Named joint coordinates:
——————

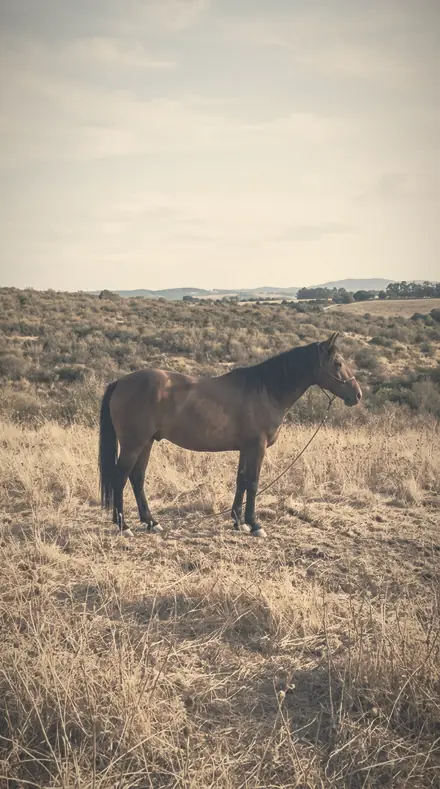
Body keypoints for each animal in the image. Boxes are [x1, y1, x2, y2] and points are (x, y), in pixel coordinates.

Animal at [99, 332, 362, 538]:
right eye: (338, 363)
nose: (357, 395)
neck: (266, 390)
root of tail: (121, 381)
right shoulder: (257, 447)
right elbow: (253, 483)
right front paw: (255, 525)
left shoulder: (246, 448)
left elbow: (241, 481)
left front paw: (238, 522)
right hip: (133, 444)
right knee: (120, 478)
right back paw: (124, 526)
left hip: (146, 443)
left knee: (137, 478)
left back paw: (151, 522)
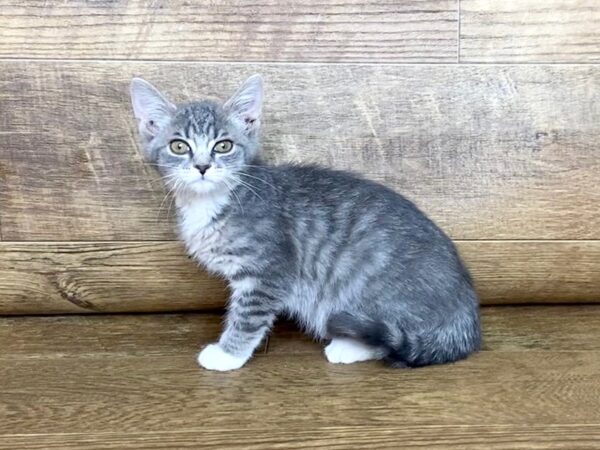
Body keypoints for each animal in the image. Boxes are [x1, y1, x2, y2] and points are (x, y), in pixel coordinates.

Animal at [129, 74, 480, 372]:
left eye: (223, 145)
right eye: (179, 146)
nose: (202, 166)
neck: (212, 202)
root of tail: (467, 318)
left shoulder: (268, 272)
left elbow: (247, 316)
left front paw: (228, 354)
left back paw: (349, 346)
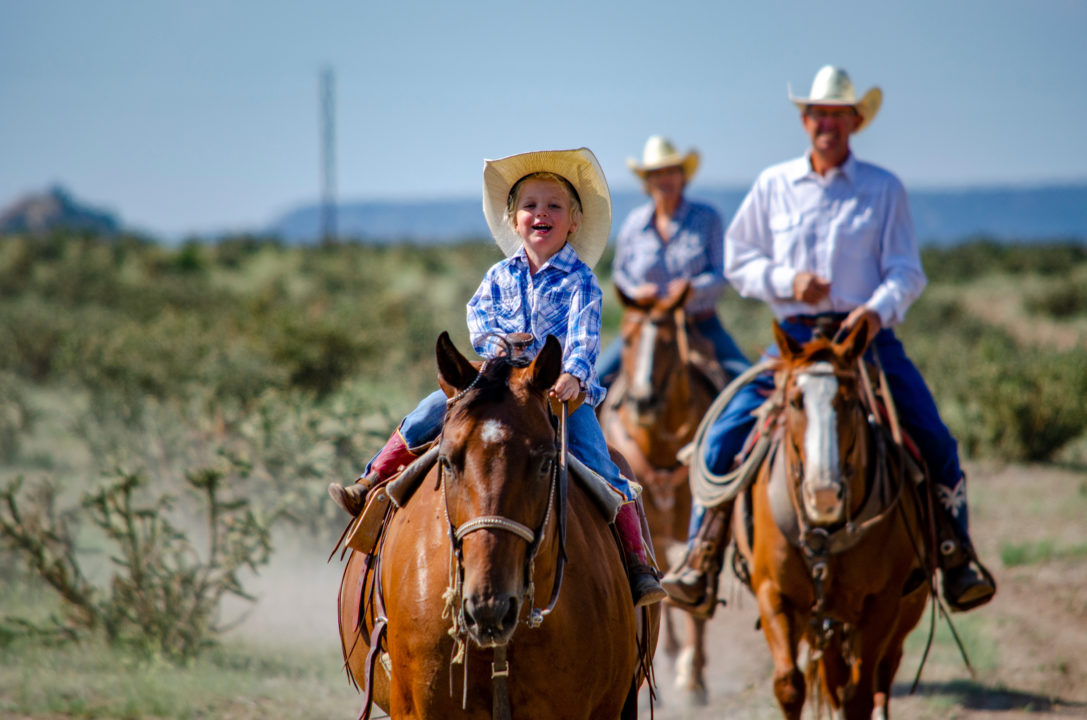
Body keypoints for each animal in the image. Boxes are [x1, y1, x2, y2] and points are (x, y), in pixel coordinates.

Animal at [734, 321, 939, 720]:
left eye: (849, 401)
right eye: (795, 401)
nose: (824, 493)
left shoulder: (882, 604)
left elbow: (859, 695)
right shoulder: (774, 593)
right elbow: (790, 685)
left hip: (908, 606)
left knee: (883, 673)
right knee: (832, 677)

——————

About this task ▸ Starting at the line that contains "left elbow: (859, 695)", copy each line through the last one in the records, exactly, and output nothing else.

Answer ▸
left elbow: (859, 695)
right shoulder: (774, 593)
right elbow: (790, 685)
left hip: (908, 606)
left knee: (883, 673)
right knee: (832, 677)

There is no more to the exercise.